What is expected: Work through the records below and copy every line that includes "right".

Source records:
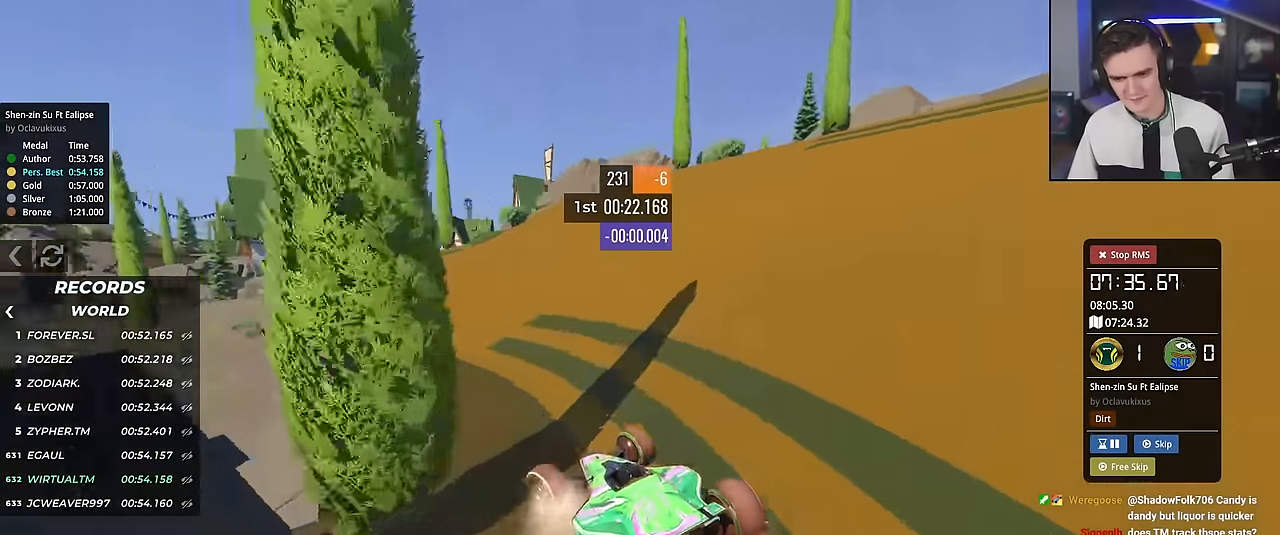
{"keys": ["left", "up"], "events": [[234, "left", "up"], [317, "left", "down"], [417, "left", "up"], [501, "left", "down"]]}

---

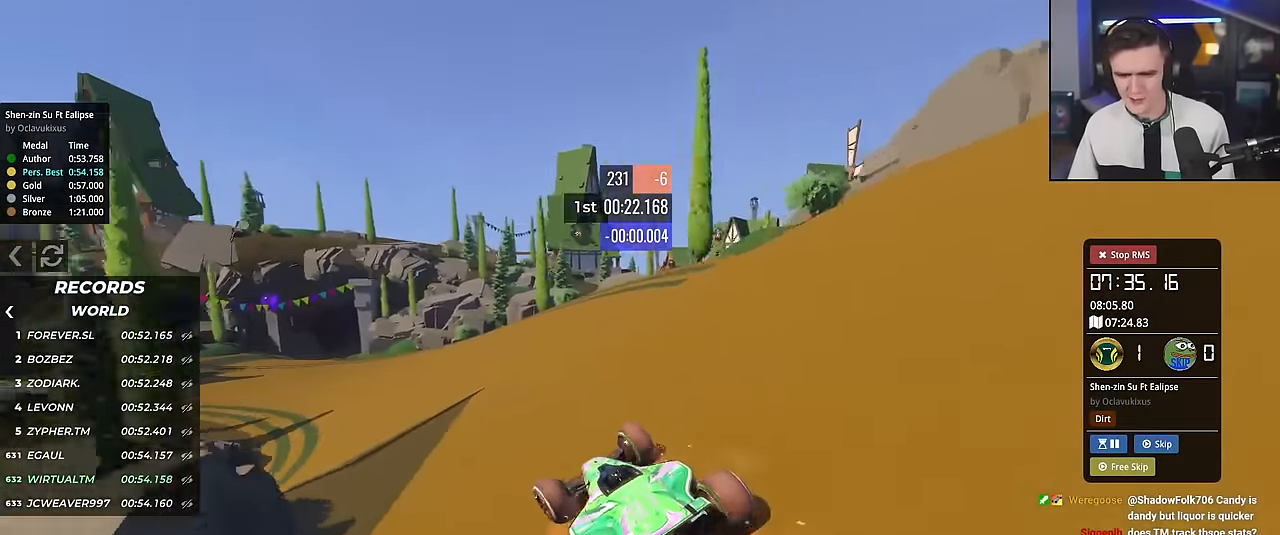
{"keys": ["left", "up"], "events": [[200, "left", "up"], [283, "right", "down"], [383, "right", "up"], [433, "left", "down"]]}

--

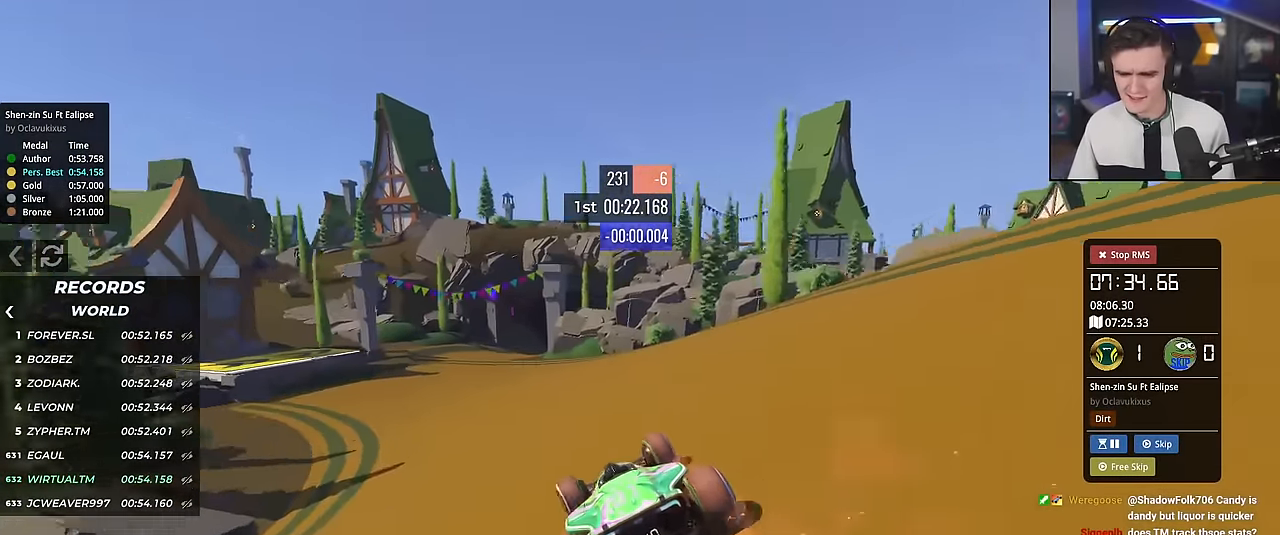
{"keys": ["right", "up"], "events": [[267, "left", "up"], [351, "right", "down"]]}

Expected answer:
{"keys": ["left", "up"], "events": [[200, "left", "up"], [283, "right", "down"], [383, "right", "up"], [433, "left", "down"]]}
{"keys": ["right", "up"], "events": [[267, "left", "up"], [351, "right", "down"]]}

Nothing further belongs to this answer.